Yes, it is slower than we'd like. Comparisons to C++ are really complex though, with some people thinking they're better, and some thinking they're worse. There's a lot of details here, and we'll also see how the Rust work shakes out, as well as C++20 modules.
I haven’t done enough with Rust to speak conclusively to that, I imagine this comment will get a sibling from someone better informed.
Rust can at least in principle do better than “recursive textual substitution of massive amounts of redundant code into translation units” and I imagine the Rust leadership is probably sharp enough to know that this is the chink in the armor of an otherwise rapidly improving safety and usability story for a deeply entrenched incumbent.
That's not really what I hear from friends at Google.
Lumping Apple together with software companies illustrates well why using this acronym out of context is silly. Apple is incredibly silo'ed in comparison. Teams have a lot more freedom since they don't need to reuse internal infrastructure so much.

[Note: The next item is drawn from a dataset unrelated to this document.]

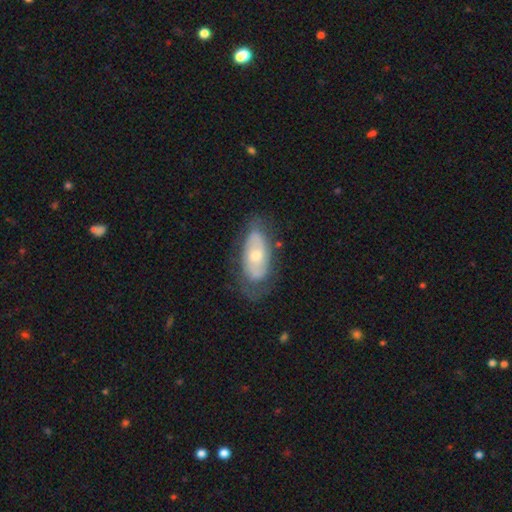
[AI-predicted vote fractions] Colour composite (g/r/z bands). It shows a featured or disk galaxy (59%) with no bar (78%), spiral arms (59%) and a moderate central bulge (55%). Merging: none (63%).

I work for a large communications company. We had this top-down approach for a really long time. It doesn't work too well. Essentially you're blocked from using something until its a "standard" at the company and the larger the development team the longer they take to converge on a "standard". The standards still exist now, but they're more guidelines. If you use the standards (Python/Java) you have a lot of existing tooling that you can utilize to get your project off the ground (e.g. APM tooling, docker build templates, SDK for internal apps, etc.). You can use other languages if you want to but you're going to have to do the tooling yourself. So, although Go isn't a "standard" for app development it is used to create k8s operators, etc.
I wish Rust's non-x86 support was a bit better. I wish I had time to jump in and help on the MIPs target. I wish I could figure out how to cross-compile to ARM/ARM64+uClibC. I wish I had a pony, too.
Very exciting to see a language tuned toward reliability taking off like this.
Do you mean Tier 1 support? There are just so many rust arm targets that it is difficult to make guarantees. Here is the official list if anyone is interested:
Limited experience here but seems like fairly large binaries for embedded as well. Though have not spent much time investigating how to make them smaller.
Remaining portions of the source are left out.